Restaurer la confiance

Aujourd’hui, les industries chimiques sont tenues de communiquer les incidents importants survenus dans les entreprises. Mais les incidents mineurs de type odeur, bruit, rejet d’air ou d’eau, torchère, feu, etc. ne font pas l’objet d’une communication obligatoire. Ceux-ci sont pourtant perçus par le public, par les riverains et l’absence d’information laisse le champ libre aux rumeurs, au doute, à la méfiance. 

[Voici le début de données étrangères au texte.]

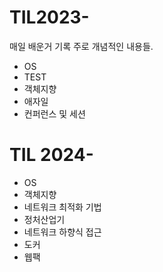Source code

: # TIL2023-

매일 배운거 기록 주로 개념적인 내용들.

- OS
- TEST
- 객체지향
- 애자일
- 컨퍼런스 및 세션

# TIL 2024- 

- OS 
- 객체지향
- 네트워크 최적화 기법 
- 정처산업기
- 네트워크 하향식 접근
- 도커
- 웹팩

C’est pourquoi l’Union des Industries Chimiques (UIC) a pris l’initiative, avec le Barpi (Bureau d’Analyse des Risques et des Pollutions Industrielles du Ministère de l’Écologie, de l’Energie, du Développement durable et de l’Aménagement du territoire), l’Union Française des Industries Pétrolières (UFIP) et le Groupe d’Etude de Sécurité des Industries Pétrolières et Chimiques (GESIP) de lancer une démarche dite de « communication à chaud » en cas d’incident. Tout événement susceptible de faire l’objet d’une interrogation du public doit ainsi conduire à l’envoi d’un communiqué de presse.